• Short problem: Can you recast the entries, starting with the line containing "Please read off" and going on through the final line, as a Markdown table whose columns are Row (a running number) and Line, with blank lines left out?
* Begin Provided information *
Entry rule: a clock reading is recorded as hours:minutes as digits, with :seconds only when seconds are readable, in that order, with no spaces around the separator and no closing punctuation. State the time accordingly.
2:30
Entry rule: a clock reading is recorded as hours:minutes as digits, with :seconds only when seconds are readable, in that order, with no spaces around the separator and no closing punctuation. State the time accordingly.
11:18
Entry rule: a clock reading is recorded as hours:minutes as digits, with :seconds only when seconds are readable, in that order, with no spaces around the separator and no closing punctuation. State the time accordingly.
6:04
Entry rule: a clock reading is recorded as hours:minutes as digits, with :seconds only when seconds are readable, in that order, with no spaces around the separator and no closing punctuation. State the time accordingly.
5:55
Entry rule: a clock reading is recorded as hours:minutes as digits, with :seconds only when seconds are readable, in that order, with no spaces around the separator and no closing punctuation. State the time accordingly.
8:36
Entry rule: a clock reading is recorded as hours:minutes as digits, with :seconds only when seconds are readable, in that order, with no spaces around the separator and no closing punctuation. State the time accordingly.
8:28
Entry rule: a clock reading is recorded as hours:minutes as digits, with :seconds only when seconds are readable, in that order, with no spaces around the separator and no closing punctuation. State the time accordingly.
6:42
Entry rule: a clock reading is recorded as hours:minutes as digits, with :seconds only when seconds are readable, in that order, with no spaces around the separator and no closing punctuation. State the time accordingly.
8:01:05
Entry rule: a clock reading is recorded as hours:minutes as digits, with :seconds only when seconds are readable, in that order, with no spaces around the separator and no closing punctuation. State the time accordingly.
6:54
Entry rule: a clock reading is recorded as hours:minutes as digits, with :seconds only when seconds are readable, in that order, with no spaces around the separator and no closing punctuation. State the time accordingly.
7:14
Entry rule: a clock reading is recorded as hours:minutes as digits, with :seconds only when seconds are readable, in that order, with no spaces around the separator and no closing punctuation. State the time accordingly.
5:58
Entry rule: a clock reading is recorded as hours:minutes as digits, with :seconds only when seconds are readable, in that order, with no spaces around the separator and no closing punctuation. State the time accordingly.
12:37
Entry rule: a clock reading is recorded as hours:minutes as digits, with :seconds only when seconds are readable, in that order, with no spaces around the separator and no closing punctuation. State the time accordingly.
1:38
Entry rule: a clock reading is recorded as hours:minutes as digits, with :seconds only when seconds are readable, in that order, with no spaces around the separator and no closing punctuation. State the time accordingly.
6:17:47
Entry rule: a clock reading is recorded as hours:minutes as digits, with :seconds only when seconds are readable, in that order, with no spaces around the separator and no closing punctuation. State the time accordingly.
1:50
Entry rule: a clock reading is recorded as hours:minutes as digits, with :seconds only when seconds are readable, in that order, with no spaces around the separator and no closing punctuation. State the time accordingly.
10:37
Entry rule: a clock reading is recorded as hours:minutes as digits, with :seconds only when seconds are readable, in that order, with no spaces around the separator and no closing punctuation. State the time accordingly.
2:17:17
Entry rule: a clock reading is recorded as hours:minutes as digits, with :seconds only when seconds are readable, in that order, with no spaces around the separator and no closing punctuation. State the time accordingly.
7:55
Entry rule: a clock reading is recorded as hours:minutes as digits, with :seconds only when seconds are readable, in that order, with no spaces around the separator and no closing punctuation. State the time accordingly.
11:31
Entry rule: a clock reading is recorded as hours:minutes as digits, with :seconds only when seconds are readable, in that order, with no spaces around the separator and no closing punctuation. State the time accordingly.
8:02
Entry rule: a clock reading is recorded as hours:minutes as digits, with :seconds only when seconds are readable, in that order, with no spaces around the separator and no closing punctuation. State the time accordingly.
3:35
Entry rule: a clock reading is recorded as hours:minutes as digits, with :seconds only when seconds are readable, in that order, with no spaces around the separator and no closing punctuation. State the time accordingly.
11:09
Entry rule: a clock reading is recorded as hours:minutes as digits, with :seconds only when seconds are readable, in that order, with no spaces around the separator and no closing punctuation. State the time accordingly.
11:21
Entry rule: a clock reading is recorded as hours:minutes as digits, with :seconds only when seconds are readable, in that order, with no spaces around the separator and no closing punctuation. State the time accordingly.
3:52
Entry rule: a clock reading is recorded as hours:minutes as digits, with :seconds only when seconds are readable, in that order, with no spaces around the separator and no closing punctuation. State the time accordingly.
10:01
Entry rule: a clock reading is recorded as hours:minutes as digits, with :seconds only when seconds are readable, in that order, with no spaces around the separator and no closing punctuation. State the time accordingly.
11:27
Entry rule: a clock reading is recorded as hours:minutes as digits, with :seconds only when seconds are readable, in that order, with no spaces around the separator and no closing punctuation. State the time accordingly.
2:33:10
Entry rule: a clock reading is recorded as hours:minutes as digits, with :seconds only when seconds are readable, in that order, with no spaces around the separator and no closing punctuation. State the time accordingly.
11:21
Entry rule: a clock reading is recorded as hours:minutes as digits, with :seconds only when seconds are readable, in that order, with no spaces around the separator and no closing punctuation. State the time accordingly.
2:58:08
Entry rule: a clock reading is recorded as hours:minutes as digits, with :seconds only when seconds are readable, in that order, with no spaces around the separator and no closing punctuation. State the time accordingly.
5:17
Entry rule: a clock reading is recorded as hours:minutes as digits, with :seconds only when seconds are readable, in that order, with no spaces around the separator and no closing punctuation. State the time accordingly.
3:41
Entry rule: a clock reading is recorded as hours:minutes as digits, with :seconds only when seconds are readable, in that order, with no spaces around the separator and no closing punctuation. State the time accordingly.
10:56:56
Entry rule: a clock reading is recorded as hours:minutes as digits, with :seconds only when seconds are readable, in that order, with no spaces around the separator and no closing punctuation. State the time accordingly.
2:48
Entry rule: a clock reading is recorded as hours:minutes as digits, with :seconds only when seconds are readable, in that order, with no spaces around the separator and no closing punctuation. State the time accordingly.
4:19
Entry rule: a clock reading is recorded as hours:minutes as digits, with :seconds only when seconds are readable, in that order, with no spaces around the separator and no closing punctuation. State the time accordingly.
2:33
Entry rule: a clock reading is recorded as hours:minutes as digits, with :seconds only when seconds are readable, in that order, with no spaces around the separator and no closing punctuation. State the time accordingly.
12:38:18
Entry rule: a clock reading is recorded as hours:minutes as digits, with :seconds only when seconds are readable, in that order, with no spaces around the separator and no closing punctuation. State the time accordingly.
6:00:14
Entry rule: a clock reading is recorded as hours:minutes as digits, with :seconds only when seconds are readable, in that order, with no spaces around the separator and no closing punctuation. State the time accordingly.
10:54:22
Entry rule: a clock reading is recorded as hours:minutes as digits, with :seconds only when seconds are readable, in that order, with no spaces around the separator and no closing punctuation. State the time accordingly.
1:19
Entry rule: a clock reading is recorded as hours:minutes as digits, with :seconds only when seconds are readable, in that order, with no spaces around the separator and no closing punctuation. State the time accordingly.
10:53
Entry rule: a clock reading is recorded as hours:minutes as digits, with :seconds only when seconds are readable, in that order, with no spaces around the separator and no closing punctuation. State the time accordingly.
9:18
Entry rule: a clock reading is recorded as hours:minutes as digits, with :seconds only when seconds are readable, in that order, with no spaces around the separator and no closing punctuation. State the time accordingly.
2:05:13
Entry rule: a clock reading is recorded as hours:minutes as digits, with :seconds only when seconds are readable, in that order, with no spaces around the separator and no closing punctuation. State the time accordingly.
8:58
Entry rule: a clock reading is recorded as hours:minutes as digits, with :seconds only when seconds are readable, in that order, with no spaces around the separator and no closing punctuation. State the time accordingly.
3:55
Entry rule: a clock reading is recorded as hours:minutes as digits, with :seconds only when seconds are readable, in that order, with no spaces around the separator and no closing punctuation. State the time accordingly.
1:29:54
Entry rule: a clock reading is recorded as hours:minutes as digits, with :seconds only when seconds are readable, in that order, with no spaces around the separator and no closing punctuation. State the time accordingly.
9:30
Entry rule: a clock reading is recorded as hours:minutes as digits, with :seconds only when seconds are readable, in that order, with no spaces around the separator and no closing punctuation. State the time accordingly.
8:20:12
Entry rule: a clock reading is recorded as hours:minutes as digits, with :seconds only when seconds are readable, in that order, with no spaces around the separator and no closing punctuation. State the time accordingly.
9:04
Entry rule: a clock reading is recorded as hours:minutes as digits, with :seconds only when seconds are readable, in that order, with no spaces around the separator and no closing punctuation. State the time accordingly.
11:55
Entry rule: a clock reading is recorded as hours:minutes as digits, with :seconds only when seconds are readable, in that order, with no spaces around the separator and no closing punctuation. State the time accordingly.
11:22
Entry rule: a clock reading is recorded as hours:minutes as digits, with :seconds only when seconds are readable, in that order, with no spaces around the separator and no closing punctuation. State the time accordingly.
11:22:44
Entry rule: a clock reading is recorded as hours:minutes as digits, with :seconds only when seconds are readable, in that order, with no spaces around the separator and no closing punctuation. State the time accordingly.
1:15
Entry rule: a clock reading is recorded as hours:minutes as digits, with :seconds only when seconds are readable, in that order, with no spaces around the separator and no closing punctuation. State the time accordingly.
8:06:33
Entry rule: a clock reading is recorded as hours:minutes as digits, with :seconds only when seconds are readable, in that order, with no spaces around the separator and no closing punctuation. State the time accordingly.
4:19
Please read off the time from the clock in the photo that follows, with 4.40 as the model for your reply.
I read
* End Provided information *
• The result:
| Row | Line |
|---|---|
| 1 | Please read off the time from the clock in the photo that follows, with 4.40 as the model for your reply. |
| 2 | I read |